▶ **Extracted text**:
Processor Frequency on the Cori Data Partition
The Haswell processors in Cori's data partition have a "Turbo Boost" feature to dynamically adjust CPU frequency and achieve the maximum possible performance. When Turbo Boost is enabled, the processor operates at the maximum frequency allowed by the available power and thermal limits. Further, on Cori (unlike Edison), each core can operate at a different frequency.
The instantaneous turbo frequency could be above or below the nominal 2.3 GHz frequency depending on the number of active cores and the type of calculations being performed. When only a few cores are active, the frequency of the active cores may be as high as 3.6 GHz for scalar code (i.e. code that does not use Advanced Vector Extensions, or AVX). The base AVX frequency (1.9 GHz) describes the minimum frequency that would be obtained in turbo mode when all cores are running heavily vectorized code. In preliminary tests however, NERSC has not observed average turbo frequencies slower than 2.3 GHz.

Stored records:
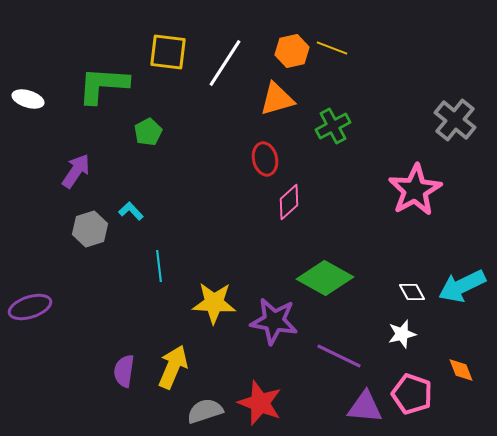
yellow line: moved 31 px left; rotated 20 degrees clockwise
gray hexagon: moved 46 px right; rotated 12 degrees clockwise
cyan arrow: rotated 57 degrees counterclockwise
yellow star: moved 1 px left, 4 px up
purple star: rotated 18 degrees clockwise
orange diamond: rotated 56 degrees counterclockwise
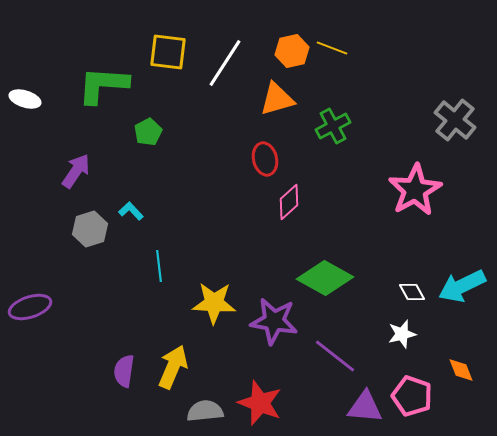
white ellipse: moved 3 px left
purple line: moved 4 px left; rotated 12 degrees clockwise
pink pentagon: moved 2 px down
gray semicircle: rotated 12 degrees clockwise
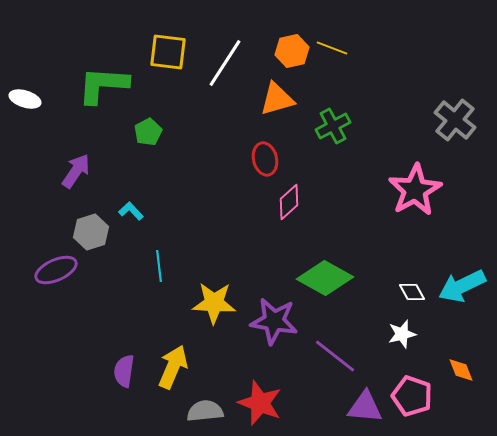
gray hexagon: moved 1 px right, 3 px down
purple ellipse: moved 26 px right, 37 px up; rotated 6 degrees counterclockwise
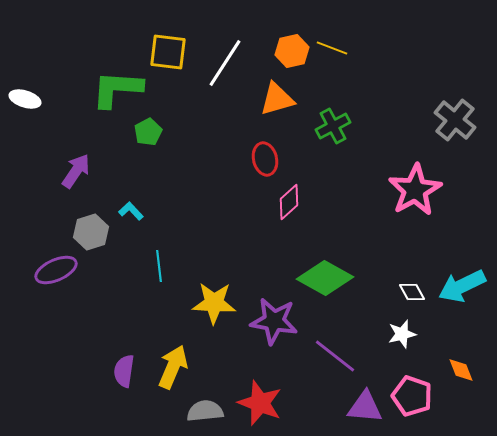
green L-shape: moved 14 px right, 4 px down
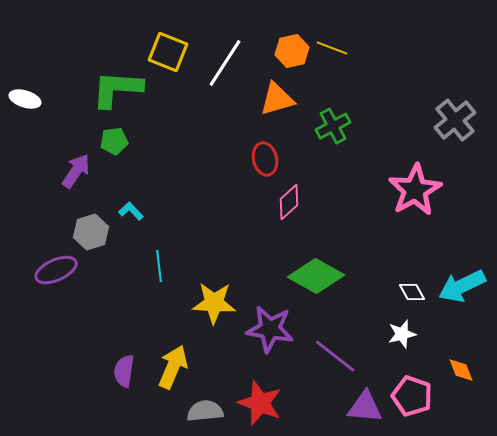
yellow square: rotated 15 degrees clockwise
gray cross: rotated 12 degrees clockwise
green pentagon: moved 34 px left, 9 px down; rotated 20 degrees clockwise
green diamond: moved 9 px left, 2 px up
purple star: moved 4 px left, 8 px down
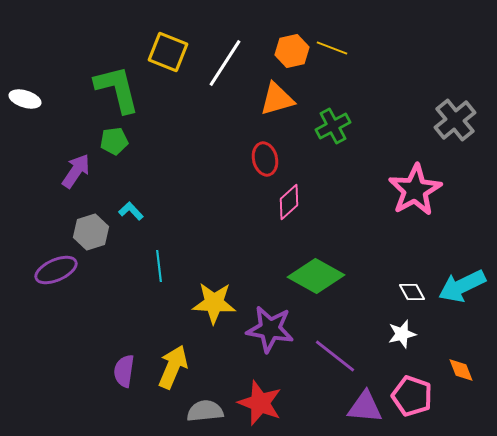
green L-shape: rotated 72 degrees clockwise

---

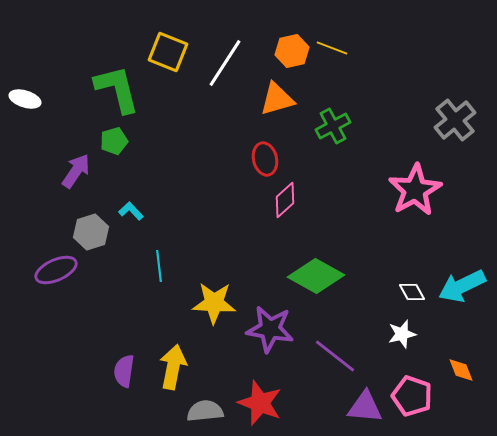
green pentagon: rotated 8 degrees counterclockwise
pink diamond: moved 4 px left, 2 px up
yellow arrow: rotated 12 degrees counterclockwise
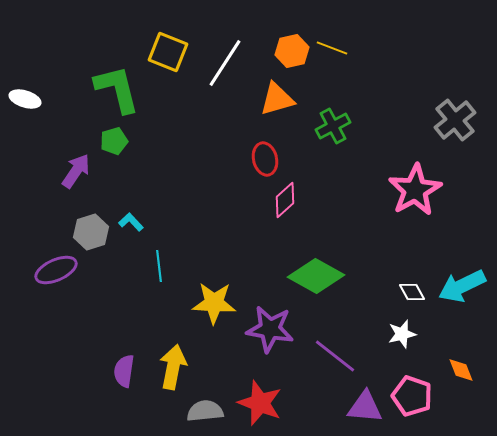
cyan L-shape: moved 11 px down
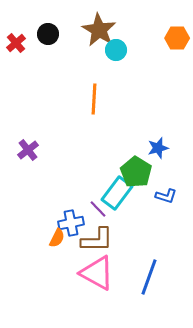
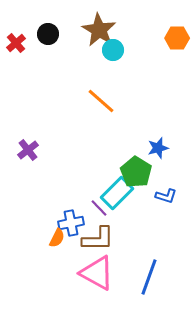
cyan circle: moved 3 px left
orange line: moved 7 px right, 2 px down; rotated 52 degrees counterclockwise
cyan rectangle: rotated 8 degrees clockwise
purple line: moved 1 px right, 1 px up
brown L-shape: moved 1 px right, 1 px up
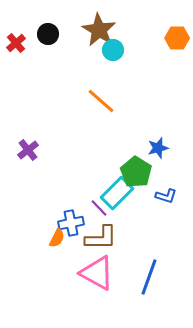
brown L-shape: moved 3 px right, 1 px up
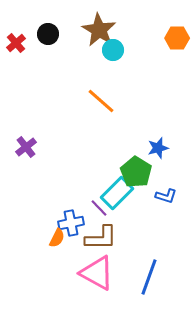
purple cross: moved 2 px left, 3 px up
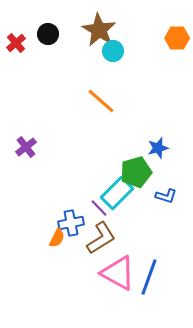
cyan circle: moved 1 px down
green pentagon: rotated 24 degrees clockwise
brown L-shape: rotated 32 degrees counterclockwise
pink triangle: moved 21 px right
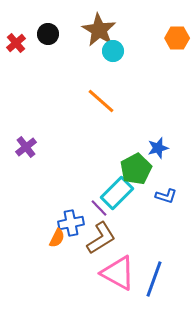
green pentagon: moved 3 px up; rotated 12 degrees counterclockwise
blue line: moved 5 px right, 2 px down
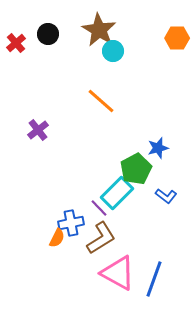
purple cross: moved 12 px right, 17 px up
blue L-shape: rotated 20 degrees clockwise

▶ **Directions**:
a) Please check each statement against the text on Cori processor frequency and answer yes or no, quoting the words that decide it. (i) On Cori, each core can run at a different frequency. (ii) The base AVX frequency is 2.3 GHz. (iii) In NERSC's preliminary tests, average turbo frequencies fell below 2.3 GHz.
b) According to the text on Cori processor frequency, how high can the frequency of the active cores go for scalar code when only a few cores are active?
c) Carry the text on Cori processor frequency forward from its final sentence.

▶ **Answers for the tasks**:
a)
(i) Yes: "on Cori (unlike Edison), each core can operate at a different frequency."
(ii) No: "The base AVX frequency (1.9 GHz)"
(iii) No: "NERSC has not observed average turbo frequencies slower than 2.3 GHz."

b) As high as 3.6 GHz.

c)
Setting the Processor Frequency
Turbo mode is active by default on Cori's data partition. For some experiments (such as those described below) users may wish to deactivate Turbo Boost and run at a constant frequency lower than 2.3 GHz for the duration of their job. (Currently, there is no way to change the clockspeed for different phases of a job.) This is accomplished using the --cpu-freq=<frequency in kHz> option for the srun job launch command. Valid frequencies are between 1.2 and 2.3 GHz, with increments of 0.1 GHz. For example, the following command will launch a single process at 1.9 GHz.
srun -n 1 --cpu-freq=1900000 ./a.out
Frequency Scaling Experiments
We have investigated the behavior of Turbo Boost using two kernels: dense matrix multiplication (DGEMM), which uses AVX, and streaming evaluation of the exponent function (EXP), which may be compiled with or without AVX by using the -no-vec compiler option. The array sizes for both kernels were adjusted to ensure that their performance would be limited by CPU frequency, not memory bandwidth.
The DGEMM and EXP kernels were run on a single core while manually adjusting the CPU frequency to constant values between 1.2 and 2.3 GHz. Figure 1. shows that the single-core performance of both kernels increase linearly with CPU frequency. The measured DGEMM performance is 88% of the theoretical peak performance at all frequencies. The performance of the EXP kernel increases by more than a factor of three when AVX is used.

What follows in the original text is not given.